MRI-guided biopsy decisions halve the rate of clinically insignificant prostate cancer diagnoses
Prostate MRI screening exams could reduce instances of over diagnosis and treatment in patients with clinically insignificant cancer, according to new work published this week in the New England Journal of Medicine.
Results from the research suggest that omitting biopsy in patients without high-grade lesions on MRI cuts rates of clinically insignificant cancer diagnoses by more than half. The benefits versus risks of MRI screening for prostate cancer have been heavily debated in recent years, but researchers involved in this latest paper suggest that their work may be the evidence needed to tip the scales in favor of imaging utilization.
Lead author Jonas Hugosson, MD, PhD, a professor of urology at the University of Gothenburg in Sweden, suggested that his team's results could be “the last piece of the puzzle to have real evidence that the benefits of prostate screening exceed the harms on a population level.”
“This paper is the message to healthcare authorities around the world to look over recommendations for men,” he wrote in an editorial alongside the study.
Researchers included around 13,000 men in the analysis. If they had a PSA of 3 ng per milliliter or higher, they were sent for an MRI. Participants were then randomly assigned to two cohorts—a systematic biopsy group and a targeted alternative that underwent biopsy only if they had suspicious lesions on imaging.
After a median follow-up of about four years, prostate cancer was detected in 2.8% of the MRI-targeted biopsy group and 4.5% of the systematic biopsy group. The risk of detecting clinically insignificant cancer in the targeted biopsy group was 0.43, compared to 0.84 for clinically significant cancer.

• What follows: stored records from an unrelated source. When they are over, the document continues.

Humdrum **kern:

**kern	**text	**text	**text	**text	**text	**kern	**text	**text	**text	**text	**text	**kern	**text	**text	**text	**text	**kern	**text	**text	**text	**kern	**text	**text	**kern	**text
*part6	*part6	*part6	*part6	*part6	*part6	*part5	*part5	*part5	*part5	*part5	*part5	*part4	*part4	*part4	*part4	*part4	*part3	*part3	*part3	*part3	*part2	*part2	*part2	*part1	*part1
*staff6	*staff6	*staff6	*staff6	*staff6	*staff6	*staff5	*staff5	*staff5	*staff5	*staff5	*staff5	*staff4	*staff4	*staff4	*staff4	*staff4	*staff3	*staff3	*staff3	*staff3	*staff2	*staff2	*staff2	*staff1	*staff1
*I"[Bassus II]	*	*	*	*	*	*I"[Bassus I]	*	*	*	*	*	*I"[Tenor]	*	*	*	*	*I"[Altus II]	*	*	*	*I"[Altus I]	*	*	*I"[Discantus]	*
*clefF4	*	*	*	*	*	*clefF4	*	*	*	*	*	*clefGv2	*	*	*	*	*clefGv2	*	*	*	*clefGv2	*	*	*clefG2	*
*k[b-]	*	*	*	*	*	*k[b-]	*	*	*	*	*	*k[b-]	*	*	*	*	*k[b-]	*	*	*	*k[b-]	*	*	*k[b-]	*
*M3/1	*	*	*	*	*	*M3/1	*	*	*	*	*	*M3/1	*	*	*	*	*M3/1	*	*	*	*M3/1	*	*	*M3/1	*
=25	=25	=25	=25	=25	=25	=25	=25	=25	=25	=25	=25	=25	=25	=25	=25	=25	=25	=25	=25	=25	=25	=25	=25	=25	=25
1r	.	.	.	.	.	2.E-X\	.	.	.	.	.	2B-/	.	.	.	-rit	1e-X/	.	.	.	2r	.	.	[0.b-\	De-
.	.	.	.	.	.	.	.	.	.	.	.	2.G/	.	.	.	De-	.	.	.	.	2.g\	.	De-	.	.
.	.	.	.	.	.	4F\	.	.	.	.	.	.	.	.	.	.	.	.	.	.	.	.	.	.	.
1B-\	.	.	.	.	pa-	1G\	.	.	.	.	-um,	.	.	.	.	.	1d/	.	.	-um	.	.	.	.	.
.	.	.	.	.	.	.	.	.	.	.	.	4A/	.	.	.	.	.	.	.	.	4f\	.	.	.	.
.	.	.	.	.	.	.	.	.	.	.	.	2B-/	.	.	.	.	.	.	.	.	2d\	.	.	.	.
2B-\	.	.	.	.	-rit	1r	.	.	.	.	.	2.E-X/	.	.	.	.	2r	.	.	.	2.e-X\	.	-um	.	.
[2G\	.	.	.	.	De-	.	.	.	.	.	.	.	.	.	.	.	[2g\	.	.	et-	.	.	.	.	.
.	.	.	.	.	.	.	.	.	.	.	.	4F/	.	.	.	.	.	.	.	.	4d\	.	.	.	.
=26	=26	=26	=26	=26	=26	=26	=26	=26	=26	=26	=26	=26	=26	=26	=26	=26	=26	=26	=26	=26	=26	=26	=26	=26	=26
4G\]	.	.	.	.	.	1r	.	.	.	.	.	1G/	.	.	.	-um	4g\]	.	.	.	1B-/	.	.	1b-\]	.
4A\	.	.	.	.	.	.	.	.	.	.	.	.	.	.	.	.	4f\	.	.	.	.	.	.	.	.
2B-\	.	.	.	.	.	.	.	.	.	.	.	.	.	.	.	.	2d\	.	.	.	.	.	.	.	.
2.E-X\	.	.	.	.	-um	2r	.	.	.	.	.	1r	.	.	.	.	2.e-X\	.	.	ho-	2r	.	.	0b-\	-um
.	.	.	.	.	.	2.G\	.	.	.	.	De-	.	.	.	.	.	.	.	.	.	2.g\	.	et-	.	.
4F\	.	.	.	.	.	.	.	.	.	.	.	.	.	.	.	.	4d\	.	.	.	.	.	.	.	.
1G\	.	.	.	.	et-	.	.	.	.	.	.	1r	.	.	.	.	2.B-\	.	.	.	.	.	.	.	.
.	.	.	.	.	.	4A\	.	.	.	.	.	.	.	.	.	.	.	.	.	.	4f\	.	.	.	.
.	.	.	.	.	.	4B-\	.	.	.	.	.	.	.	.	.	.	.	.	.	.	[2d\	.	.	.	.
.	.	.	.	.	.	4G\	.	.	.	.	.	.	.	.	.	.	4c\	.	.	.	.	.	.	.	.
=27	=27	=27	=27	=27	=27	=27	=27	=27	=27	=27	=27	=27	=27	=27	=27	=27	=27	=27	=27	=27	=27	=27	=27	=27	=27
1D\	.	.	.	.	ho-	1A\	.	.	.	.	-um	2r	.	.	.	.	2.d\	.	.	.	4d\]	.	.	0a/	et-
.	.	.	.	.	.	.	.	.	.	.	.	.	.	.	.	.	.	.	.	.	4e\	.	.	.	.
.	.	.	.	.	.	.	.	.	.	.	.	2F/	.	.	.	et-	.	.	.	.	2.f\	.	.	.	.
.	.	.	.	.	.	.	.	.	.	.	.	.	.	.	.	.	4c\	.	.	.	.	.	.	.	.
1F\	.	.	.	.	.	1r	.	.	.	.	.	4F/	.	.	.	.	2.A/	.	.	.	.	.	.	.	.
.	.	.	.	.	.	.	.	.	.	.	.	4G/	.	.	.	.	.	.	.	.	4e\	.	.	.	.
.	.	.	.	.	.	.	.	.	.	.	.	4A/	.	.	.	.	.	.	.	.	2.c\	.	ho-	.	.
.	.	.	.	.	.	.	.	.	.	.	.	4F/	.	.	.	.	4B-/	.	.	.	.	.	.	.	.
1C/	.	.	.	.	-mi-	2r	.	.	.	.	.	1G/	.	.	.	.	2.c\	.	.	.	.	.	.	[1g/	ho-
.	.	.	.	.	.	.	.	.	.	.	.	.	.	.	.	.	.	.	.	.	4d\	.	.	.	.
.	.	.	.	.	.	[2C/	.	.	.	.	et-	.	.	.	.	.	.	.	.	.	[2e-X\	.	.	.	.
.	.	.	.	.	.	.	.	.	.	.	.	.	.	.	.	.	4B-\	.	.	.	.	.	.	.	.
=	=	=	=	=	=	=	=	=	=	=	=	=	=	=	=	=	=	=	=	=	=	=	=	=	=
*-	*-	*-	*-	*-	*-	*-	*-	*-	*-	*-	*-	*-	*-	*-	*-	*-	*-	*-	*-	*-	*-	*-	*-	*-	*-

Significantly fewer advanced cancers were identified in the targeted group as well, the authors noted.
“We reduce biopsy frequency by about 60%. If you look at the overdiagnosis rate, we reduce that by approximately 57%,” Hugosson wrote. “That is very valuable.”
The authors acknowledged that there are still accessibility barriers that stand in the way of some patients undergoing a prostate MRI screening, though they maintained that their results offer further evidence of its safety and efficacy where the exam is feasible.